BEGIN Provided data

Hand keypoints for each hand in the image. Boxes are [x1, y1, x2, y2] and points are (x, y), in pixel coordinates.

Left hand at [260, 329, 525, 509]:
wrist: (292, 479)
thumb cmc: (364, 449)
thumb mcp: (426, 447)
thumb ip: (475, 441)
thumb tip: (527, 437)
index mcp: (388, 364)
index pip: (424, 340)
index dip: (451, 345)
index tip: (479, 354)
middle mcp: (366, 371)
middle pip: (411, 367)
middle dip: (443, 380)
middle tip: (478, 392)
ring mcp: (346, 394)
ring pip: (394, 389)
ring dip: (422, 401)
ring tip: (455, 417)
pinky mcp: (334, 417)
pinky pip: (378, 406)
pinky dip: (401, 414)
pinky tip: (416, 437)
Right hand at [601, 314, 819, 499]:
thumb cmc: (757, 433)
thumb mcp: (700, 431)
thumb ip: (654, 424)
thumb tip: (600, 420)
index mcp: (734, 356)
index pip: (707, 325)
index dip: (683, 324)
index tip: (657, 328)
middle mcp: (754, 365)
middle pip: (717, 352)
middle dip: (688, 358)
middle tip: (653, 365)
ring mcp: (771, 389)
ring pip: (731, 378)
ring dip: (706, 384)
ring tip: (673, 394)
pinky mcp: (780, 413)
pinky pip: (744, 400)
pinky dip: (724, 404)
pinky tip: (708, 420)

END Provided data
BEGIN Provided data

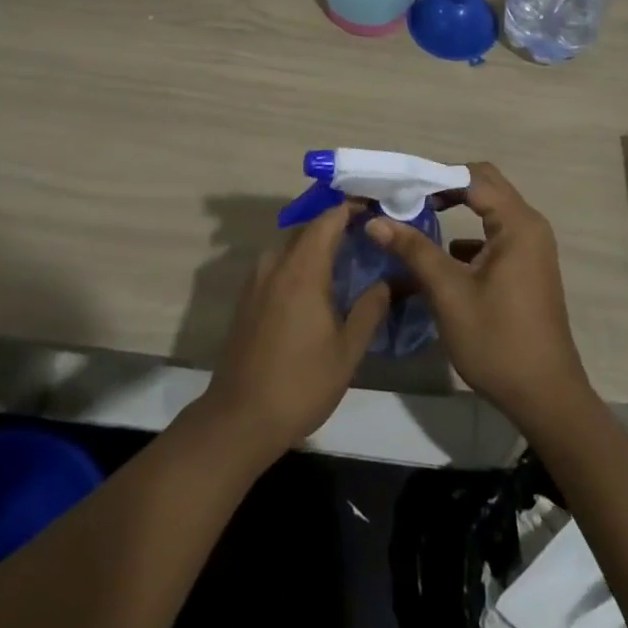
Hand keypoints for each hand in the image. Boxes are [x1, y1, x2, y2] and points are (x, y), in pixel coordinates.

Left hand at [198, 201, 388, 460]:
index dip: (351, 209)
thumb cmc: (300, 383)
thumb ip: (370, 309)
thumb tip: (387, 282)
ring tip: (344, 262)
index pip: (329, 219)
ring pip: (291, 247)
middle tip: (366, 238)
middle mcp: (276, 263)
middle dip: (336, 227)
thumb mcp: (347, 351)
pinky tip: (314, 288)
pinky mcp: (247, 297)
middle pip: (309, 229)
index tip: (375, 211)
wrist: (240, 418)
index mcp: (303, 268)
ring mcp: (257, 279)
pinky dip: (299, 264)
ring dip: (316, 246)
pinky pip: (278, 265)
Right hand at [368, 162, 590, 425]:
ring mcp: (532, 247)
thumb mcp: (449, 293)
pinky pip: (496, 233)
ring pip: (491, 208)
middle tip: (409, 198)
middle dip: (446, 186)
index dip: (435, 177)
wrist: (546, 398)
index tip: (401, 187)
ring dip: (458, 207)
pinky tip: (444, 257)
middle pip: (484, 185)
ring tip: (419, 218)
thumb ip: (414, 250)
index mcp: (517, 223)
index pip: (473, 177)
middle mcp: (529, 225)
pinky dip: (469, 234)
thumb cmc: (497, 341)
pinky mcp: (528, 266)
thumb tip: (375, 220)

END Provided data
BEGIN Provided data

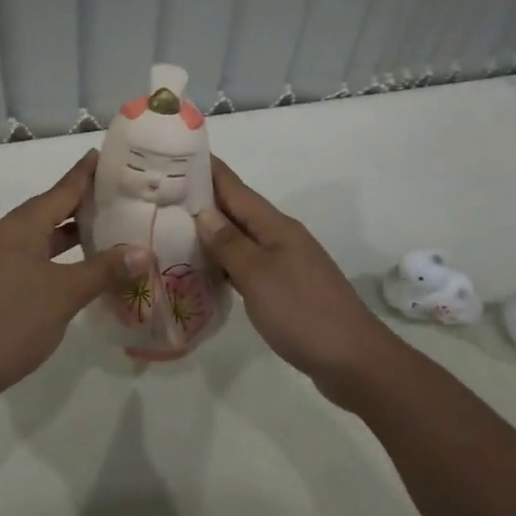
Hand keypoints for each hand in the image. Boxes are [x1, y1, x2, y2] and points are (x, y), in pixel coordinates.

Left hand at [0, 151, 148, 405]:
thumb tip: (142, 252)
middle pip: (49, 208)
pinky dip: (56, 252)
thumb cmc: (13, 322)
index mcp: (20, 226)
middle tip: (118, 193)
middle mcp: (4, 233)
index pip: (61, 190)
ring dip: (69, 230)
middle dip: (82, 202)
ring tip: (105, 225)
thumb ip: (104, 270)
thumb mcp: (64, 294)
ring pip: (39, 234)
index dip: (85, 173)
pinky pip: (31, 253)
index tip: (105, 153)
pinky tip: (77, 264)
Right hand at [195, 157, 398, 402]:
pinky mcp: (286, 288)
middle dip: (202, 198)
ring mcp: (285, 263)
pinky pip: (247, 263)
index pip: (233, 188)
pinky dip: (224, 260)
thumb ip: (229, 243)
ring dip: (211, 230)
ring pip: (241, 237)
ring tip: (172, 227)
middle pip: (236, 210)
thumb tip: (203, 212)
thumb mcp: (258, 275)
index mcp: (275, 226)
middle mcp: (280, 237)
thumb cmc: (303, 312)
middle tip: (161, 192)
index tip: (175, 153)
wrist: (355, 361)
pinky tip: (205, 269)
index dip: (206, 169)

END Provided data

Work to be completed
Of all the entries above, repeat only the lines from the line that has "thumb ip: (654, 424)" to the line that has "pinky tip: (708, 420)", both lines included, exactly.

Result of the task
thumb ip: (654, 424)
thumb tip: (600, 420)
index mcp: (734, 356)
index pip: (707, 325)
index dip: (683, 324)
index tip: (657, 328)
middle mcp: (754, 365)
middle pip: (717, 352)
middle dip: (688, 358)
middle tip: (653, 365)
ring mcp: (771, 389)
ring pip: (731, 378)
ring dip: (706, 384)
ring tip: (673, 394)
pinky mcp: (780, 413)
pinky pip: (744, 400)
pinky dip: (724, 404)
pinky tip: (708, 420)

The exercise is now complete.